Rank of sample covariance matrix

[fmilano]

I was reading Turk and Pentland paper 'Eigenfaces for recognition' and they assert that, if M < N, the maximum rank of a covariance matrix is M - 1, being M the number of samples and NxN the size of the covariance matrix.

Is there any simple demonstration of this fact?

Thanks in advance,

Federico

 

[brian44]

This seems incorrect to me, it should be M.

The reason is we usually capture the covariance matrix using X*X' where X is an NxM matrix of N features by M observations (usually we normalize X so that each row [feature] has mean 0 and variance 1, or some similar process, so that we are getting the standard covariance estimate).

Then of course the rank of X*X' can be at most M for M < N because you may view applying the transformation X*X' as applying the transformation X' followed by applying the transformation X. Then because X' is an MxN matrix taking R^N to R^M, so its range (i.e. rank) cannot be greater than the dimension of R^M, namely M. Then, X takes R^M to a subspace of R^N, with dimension no greater than M (this follows from linear algebra, but you may simply think about it like this: X is taking the entire subspace of R^M (the range of X') to somewhere in R^N, since it is a linear function, it cannot fill up more of R^N then what is put into it, namely it cannot output more than the image of X on the subspace of R^M, so again the dimension of the range is no greater than M). Thus X*X' can have rank no greater than M.
(Note also I use X' to denote transpose of X and R^n, assuming real number system).

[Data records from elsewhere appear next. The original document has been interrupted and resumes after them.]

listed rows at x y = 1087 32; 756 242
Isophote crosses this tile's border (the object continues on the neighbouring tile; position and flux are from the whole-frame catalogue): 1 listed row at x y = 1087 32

Assuming this is what they mean by covariance matrix, it is easy to come up with a counter-example to the rank = M-1 claim, unless there is more information missing, i.e. some other constraint given on the variables. In fact generate a random NXM matrix X and take the covariance matrix, or equivalently normalize it properly and take X*X' and most of the time the rank will be M.

 

[DrGreg]

brian44's argument shows that the rank can be no greater than M but nevertheless it could be less (as he hints), depending on what the data actually is.

I had a look at Turk and Pentland's paper (Eigenfaces for recognition) and in their case the M columns of X (or A in their notation) are not independent because they have subtracted the mean column from each column (i.e. the sum along each row is zero). In their notation, Φ_i = Γ_i - Ψ. This constraint reduces the rank by one.